The overall point here is that racist structures aren't racist because they're structures. They're racist because they are prejudiced and discriminatory on the grounds of ethnicity. This is not to say that racism that is reinforced by a structure is qualitatively the same as racism that is not, because they're not the same. It really does make an enormous difference if, say, an Asian comedian makes jokes about "Asian excellence" and if I do so. Basically, I'd have to be very clever indeed to avoid reinforcing stereotypes, whereas the former comedian needs simply to be somewhat self-deprecatory (of course they can be clever too, but they've got more options). Context matters a lot (which is why I get annoyed about blackface... it has no major tradition here, so stop pretending that an American context is appropriate in New Zealand, in the Netherlands or anywhere else; this is not to say that it is advisable, it is to say that people need to think a bit more).

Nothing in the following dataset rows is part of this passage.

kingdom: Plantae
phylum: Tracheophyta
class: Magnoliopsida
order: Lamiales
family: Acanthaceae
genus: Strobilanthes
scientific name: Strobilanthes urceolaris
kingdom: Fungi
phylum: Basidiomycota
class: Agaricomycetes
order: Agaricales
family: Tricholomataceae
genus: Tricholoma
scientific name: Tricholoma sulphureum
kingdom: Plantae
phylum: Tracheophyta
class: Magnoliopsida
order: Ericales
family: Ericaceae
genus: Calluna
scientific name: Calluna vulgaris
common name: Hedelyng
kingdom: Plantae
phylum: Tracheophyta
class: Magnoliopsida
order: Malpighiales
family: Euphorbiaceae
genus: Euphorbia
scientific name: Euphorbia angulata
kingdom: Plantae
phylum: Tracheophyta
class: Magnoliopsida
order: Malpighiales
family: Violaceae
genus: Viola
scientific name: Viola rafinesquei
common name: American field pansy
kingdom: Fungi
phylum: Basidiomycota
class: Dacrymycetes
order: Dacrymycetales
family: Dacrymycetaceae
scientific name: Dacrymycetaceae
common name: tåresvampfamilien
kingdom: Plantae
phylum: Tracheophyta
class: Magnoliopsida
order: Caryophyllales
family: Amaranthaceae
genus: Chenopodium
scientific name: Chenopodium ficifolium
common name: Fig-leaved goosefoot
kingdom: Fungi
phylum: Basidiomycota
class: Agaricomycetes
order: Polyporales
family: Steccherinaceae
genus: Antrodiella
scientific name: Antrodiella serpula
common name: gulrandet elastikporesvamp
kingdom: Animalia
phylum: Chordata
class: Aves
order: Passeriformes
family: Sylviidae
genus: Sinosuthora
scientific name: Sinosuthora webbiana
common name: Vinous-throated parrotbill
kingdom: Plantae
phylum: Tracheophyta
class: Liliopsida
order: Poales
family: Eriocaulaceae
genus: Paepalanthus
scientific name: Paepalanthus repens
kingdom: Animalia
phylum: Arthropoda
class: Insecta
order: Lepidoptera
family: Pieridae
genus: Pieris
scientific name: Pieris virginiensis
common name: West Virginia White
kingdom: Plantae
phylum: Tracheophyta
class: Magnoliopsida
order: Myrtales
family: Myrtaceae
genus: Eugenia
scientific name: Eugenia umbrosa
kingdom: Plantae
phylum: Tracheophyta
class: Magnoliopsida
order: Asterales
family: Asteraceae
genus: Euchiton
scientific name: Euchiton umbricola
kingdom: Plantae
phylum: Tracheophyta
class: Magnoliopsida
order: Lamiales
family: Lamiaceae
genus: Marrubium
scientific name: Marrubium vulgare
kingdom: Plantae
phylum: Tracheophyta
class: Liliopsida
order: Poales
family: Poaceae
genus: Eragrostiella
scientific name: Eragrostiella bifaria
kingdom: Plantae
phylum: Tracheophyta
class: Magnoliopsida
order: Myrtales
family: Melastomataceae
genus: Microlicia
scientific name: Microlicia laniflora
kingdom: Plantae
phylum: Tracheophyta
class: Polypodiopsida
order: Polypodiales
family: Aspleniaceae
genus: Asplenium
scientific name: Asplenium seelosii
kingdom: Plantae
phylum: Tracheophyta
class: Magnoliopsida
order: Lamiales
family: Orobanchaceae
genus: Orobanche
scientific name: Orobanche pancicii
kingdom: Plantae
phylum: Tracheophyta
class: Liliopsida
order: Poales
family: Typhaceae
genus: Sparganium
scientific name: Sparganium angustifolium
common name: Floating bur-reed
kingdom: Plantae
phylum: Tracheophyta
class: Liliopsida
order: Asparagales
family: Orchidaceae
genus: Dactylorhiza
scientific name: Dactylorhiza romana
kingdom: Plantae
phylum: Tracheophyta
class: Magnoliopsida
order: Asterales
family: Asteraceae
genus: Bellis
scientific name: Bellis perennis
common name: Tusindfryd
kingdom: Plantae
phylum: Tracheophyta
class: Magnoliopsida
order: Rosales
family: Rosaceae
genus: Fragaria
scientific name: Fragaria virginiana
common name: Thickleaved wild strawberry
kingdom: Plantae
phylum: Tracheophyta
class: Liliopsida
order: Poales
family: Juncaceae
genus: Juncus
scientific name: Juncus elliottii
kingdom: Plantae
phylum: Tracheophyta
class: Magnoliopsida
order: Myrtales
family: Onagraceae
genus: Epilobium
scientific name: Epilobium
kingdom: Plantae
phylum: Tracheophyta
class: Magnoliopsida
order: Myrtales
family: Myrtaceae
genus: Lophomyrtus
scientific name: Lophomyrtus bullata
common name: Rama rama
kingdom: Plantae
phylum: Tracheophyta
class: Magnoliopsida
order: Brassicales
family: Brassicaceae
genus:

The clearest illustration of the failure of racism = prejudice + power is if we turn to the institution that created racism as we know it: the Atlantic Slave Trade. In history, as in historical analysis, it is very important to avoid anachronism: one needs to understand the past on its own terms before introducing anything else. In this sense, if we decide that Slaver Joe decides to get into the slave trade way back when because he's racist, we need to think about what that means. People in the past may be dead and beyond return, but if we have bad ideas about why they did what they did, we don't actually understand what happened. A theory of behaviour needs to explain an entire set of behaviours, it can't just make sense of one event. If we treat racism as the explanation for proceedings, it becomes more than a little difficult to explain why slavers would marry daughters of their African contacts. But it is also the case that the existence of the Atlantic Slave Trade reinforced racist ideas once they developed, for instance it created the observation that Africans were inferior.* This is why historians typically describe racism as a modern phenomenon.
Racism isn't a particularly pleasant part of contemporary society, but if we want to be able to do something about it and understand how it helped create the present we occupy, we need to be able to use conceptions of slavery that allow us to do so. The truth is simply that racism = prejudice + power does not allow us to do that and we must always confront those who suggest that it does. But more than that, we need to be aware of why it fails... and it fails because minorities can have agency in society and can influence opinions, it fails because it doesn't do anything more than racism = prejudice and makes it harder to confront and dispel prejudice. It fails, and please don't let it become popular.
*Data, that is facts, do not speak for themselves.